Abbiamo quindi più tempo per fare in modo che la ripresa si consolidi senza produrre inflazione, ma non si tratta di un tempo infinito. I costi di produzione stanno infatti continuando ad aumentare con un ritmo che non ha ancora dato segni di rallentamento. Considerare come temporanei questi aumenti, come continuano a fare molti osservatori, mi sembra un’ipotesi sempre meno fondata. Se osserviamo il nostro Paese, dobbiamo prendere atto che i prezzi delle materie prime e di molti semilavorati, in alcuni settori per noi vitali, sono cresciuti intorno al 20% e, nella maggioranza delle produzioni, non sono inferiori al 10%. Finora questi maggiori costi si sono trasferiti solo in minima parte nei prezzi finali, ma questo è un processo che non può durare a lungo. 

Il problema si pone con particolare acutezza nell’edilizia dove l’incentivo del 110% alla ristrutturazione sta producendo risultati estremamente positivi in termini di domanda, ma si accompagna a un aumento dei prezzi senza precedenti dei beni necessari alla produzione, a cominciare dall’acciaio il cui costo è addirittura raddoppiato nel giro di pochi mesi. A questo si aggiunge il fatto che, proprio nelle ultime settimane, l’edilizia è arrivata, in molte aree del Paese, ad utilizzare il massimo della propria capacità produttiva in termini organizzativi e di disponibilità di mano d’opera. Quando l’offerta supera la domanda il risultato non può che essere l’aumento dei prezzi. Quello che sta avvenendo in modo così impetuoso nel campo dell’edilizia ci deve fare riflettere sul problema generale di indirizzare gli incentivi pubblici non ad incoraggiare riprese effimere, ma ad allungare e rendere stabile il cammino della ripresa, senza correre il rischio di farlo bloccare da fenomeni inflazionistici. 

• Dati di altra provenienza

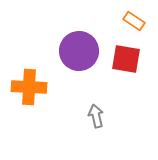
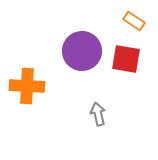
purple circle: moved 3 px right
orange cross: moved 2 px left, 1 px up
gray arrow: moved 2 px right, 2 px up
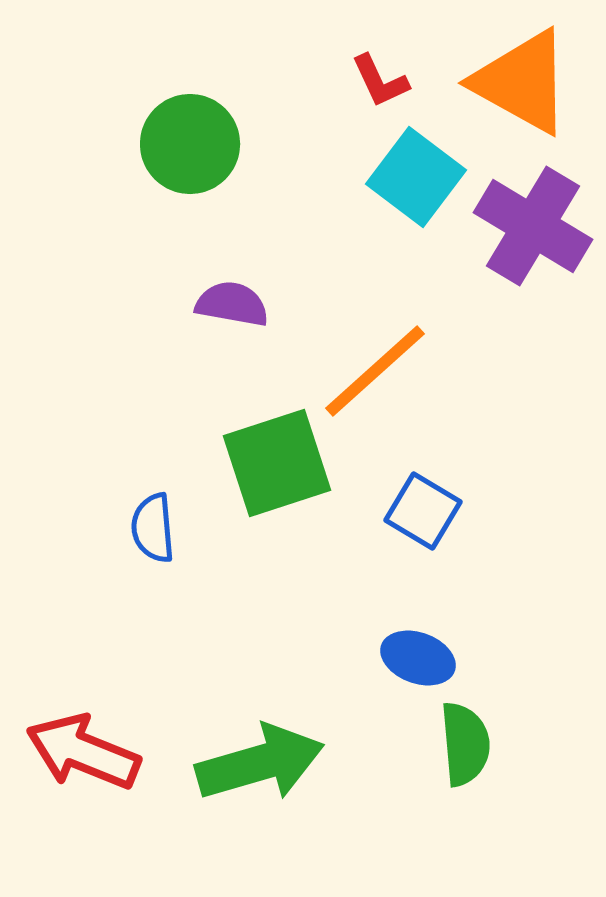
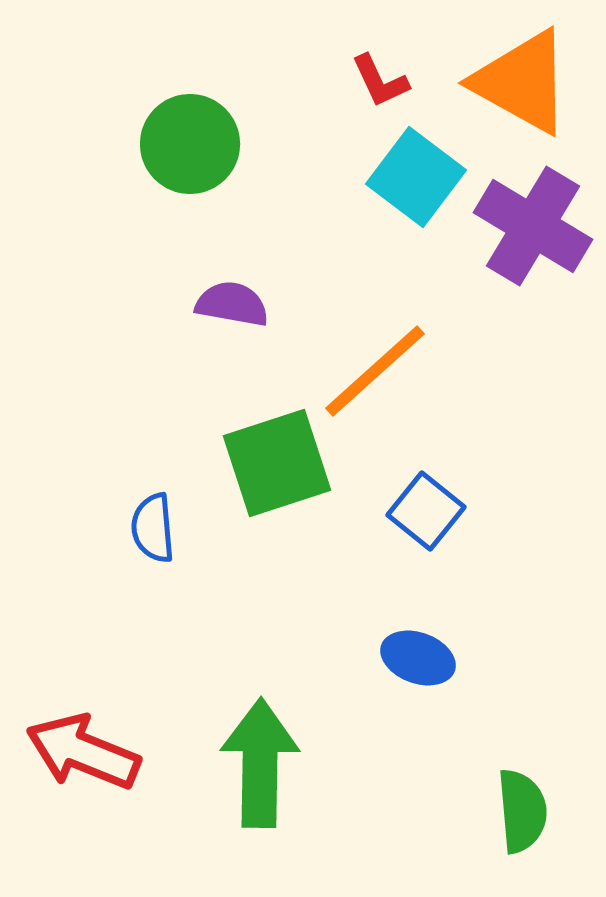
blue square: moved 3 px right; rotated 8 degrees clockwise
green semicircle: moved 57 px right, 67 px down
green arrow: rotated 73 degrees counterclockwise
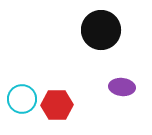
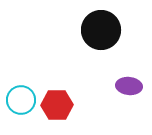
purple ellipse: moved 7 px right, 1 px up
cyan circle: moved 1 px left, 1 px down
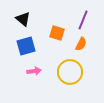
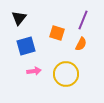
black triangle: moved 4 px left, 1 px up; rotated 28 degrees clockwise
yellow circle: moved 4 px left, 2 px down
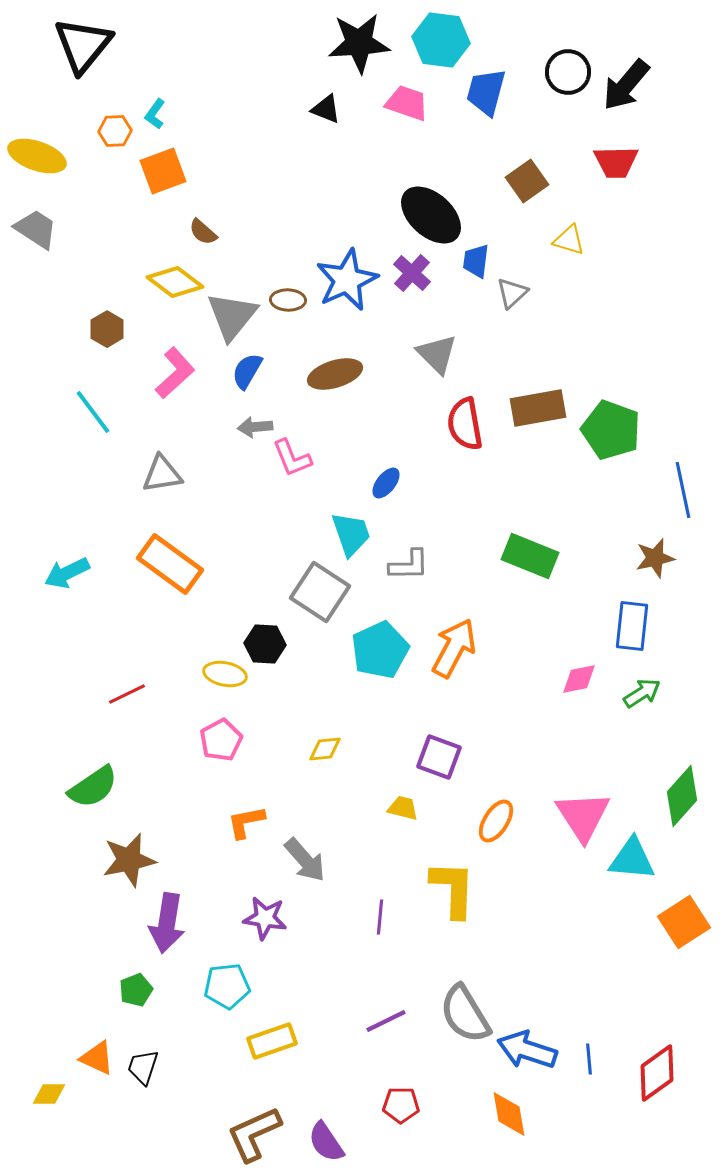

Il caso dell’edilizia si presenta con particolare acutezza, ma il problema di rendere duratura la ripresa è la vera sfida che abbiamo di fronte. Draghi lo ha correttamente affrontato nel suo discorso all’assemblea della Confindustria, sottolineando che solo un sostanzioso aumento di produttività ci può permettere di raggiungere quest’obiettivo e, ha aggiunto, che il salto di produttività può essere ottenuto solo con «un patto produttivo, economico e sociale del Paese». 

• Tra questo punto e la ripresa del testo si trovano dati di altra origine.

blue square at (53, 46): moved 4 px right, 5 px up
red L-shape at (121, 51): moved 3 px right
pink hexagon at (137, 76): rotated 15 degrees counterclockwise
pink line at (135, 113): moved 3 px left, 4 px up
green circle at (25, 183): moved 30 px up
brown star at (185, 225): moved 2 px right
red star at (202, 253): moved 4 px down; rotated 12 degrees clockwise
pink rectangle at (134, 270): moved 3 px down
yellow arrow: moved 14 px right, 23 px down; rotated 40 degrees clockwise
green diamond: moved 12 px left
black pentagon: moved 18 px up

Sono parole in perfetta consonanza con la proposta del presidente della Confindustria ma che, per potere dare il risultato di rendere stabile la ripresa, debbono coinvolgere tutte le forze politiche e sindacali, partendo da concreti e specifici progetti di riforma che, senza un largo sostegno, non potranno mai andare in porto.